In a short period of time? In science, a statement like that invites, maybe even demands a comparative. Short compared with what? Now you and I might look at this and say, “Well, a couple of hundred years is short compared with the age of the Earth itself, or with the ten thousand years of human civilization.” But here’s an additional list: Human success has occurred in a time short compared with

  • time scales of (“major”) climate variability;
  • the recurrence interval for natural extremes;
  • the time required for the emergence of unintended consequences;
  • the time required to prove we can “keep it up;”
  • the time required for the implications of our success to sink in.

Each of these realities enables us to make a prediction about a different aspect of our future. Let’s look at the first: time scales of (“major”) climate variability
In the climate-change debate, much has been made of this, by both sides. The Earth’s climate has at times over the past few billion years been at times much colder, and at other times much hotter, than it is today. But during the last two hundred years, the time of this extraordinary human success, climate has been fairly stable.
If climate hadn’t been so stable during this period, then we might not even have the word “climate” in our vocabulary. We wouldn’t think the concept was useful! And arguably, we might have been better off! Think a little bit about this. Suppose you’re in a job where you directly see the impact of weather on your labors. Such jobs are in the minority these days, but they matter – a lot. Take farming. To oversimplify: you want to base your decisions throughout the year on the weather – what to plant, when to plant, when to water, when to apply pesticides and fertilizers, when to harvest. But you have to make many of these decisions based on a time horizon much greater than any useful weather forecast.

* **Apply what you read**
**1)** Do these statements agree with the passage on climate and human success? Answer yes or no for each and quote the words that decide it. (a) Climate has been fairly stable during the last two hundred years. (b) Jobs in which weather directly affects the work are now in the majority. (c) Farmers can base all their decisions on useful weather forecasts.
**2)** Can you retype the stretch of the passage on climate and human success from "Each of these" through "been fairly stable.", changing nothing?

* **Source material**

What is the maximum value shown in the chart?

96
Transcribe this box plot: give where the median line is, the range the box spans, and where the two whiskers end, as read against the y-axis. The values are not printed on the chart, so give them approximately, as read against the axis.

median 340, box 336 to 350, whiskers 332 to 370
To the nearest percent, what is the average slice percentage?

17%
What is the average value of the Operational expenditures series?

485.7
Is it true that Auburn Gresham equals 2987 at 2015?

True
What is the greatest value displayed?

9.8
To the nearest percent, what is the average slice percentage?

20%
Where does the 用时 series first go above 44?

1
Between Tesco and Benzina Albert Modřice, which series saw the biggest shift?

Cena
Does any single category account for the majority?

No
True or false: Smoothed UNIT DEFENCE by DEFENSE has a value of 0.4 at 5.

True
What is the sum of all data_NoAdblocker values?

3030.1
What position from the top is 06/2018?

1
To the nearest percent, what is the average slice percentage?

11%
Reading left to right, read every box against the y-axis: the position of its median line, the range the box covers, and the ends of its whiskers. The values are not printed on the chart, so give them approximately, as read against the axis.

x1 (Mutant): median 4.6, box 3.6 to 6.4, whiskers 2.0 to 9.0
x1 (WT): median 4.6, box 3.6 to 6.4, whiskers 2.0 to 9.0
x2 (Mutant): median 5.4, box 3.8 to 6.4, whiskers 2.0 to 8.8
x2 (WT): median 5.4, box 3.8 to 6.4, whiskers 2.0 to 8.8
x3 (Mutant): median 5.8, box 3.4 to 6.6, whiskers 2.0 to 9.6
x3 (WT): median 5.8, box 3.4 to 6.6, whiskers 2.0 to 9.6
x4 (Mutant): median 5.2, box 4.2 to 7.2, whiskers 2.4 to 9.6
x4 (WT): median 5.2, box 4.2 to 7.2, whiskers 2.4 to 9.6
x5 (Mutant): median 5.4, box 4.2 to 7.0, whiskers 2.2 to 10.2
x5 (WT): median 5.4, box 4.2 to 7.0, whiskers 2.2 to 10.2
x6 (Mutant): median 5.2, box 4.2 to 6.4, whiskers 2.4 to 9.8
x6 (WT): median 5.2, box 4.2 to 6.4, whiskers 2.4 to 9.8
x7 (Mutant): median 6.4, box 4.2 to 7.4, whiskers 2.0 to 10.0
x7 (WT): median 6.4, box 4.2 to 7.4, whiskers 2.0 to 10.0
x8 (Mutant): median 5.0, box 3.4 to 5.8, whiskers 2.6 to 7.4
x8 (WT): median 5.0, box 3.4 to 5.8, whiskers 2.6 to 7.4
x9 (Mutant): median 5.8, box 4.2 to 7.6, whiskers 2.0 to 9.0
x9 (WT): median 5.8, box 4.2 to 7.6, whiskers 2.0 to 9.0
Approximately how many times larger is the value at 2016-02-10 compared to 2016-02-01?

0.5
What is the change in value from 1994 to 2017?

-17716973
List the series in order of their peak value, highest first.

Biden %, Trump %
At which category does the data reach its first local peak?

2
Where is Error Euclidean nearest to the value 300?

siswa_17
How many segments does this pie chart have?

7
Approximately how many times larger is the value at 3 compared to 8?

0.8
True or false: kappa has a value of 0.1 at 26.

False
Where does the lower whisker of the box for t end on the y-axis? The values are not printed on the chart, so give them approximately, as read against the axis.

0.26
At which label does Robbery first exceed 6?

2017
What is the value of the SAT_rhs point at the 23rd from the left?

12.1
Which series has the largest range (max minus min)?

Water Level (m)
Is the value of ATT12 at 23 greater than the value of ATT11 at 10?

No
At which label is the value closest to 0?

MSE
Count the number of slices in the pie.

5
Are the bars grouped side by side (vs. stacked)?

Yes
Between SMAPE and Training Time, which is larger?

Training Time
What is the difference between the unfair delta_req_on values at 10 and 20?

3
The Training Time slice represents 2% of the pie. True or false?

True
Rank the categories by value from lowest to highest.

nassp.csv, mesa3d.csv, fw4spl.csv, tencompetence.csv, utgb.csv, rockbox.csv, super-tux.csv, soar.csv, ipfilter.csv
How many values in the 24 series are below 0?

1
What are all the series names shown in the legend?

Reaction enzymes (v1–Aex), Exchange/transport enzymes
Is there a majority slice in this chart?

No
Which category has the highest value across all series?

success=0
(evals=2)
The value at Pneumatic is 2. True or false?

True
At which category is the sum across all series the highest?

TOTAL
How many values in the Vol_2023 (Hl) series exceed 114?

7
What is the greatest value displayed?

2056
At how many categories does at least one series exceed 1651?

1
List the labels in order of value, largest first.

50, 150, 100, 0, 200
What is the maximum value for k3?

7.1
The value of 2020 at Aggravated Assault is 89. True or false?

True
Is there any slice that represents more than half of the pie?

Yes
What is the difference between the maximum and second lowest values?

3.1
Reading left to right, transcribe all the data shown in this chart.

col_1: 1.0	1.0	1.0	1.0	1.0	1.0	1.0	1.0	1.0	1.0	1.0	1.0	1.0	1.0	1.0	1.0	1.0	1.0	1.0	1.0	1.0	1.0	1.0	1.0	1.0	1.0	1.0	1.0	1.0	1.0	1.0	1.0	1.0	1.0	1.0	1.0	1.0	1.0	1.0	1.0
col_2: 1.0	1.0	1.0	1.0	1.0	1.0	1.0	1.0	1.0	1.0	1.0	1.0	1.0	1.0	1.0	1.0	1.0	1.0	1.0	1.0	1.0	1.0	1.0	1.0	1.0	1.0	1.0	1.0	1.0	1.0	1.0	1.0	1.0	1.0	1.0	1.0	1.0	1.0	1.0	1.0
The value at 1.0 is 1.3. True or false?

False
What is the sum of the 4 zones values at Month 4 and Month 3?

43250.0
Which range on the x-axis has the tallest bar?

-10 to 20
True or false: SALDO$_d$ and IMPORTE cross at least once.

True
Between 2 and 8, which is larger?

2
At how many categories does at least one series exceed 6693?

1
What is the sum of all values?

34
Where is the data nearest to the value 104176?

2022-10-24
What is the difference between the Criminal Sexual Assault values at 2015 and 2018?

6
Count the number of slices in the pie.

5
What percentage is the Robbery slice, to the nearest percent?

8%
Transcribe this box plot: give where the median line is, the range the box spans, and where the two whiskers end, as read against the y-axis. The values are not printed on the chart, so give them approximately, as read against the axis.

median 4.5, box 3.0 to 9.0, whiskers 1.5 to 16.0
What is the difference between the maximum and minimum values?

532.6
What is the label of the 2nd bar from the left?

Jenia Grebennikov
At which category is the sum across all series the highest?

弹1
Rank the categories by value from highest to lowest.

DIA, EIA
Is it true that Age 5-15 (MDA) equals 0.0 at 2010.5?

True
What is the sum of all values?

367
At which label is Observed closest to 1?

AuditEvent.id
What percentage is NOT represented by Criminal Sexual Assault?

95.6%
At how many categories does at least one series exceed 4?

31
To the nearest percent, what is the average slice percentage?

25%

* **Answers per task**
**1)**
(a) Yes: "during the last two hundred years, the time of this extraordinary human success, climate has been fairly stable."
(b) No: "Such jobs are in the minority these days"
(c) No: "you have to make many of these decisions based on a time horizon much greater than any useful weather forecast."

**2)**
Each of these realities enables us to make a prediction about a different aspect of our future. Let’s look at the first: time scales of (“major”) climate variability
In the climate-change debate, much has been made of this, by both sides. The Earth’s climate has at times over the past few billion years been at times much colder, and at other times much hotter, than it is today. But during the last two hundred years, the time of this extraordinary human success, climate has been fairly stable.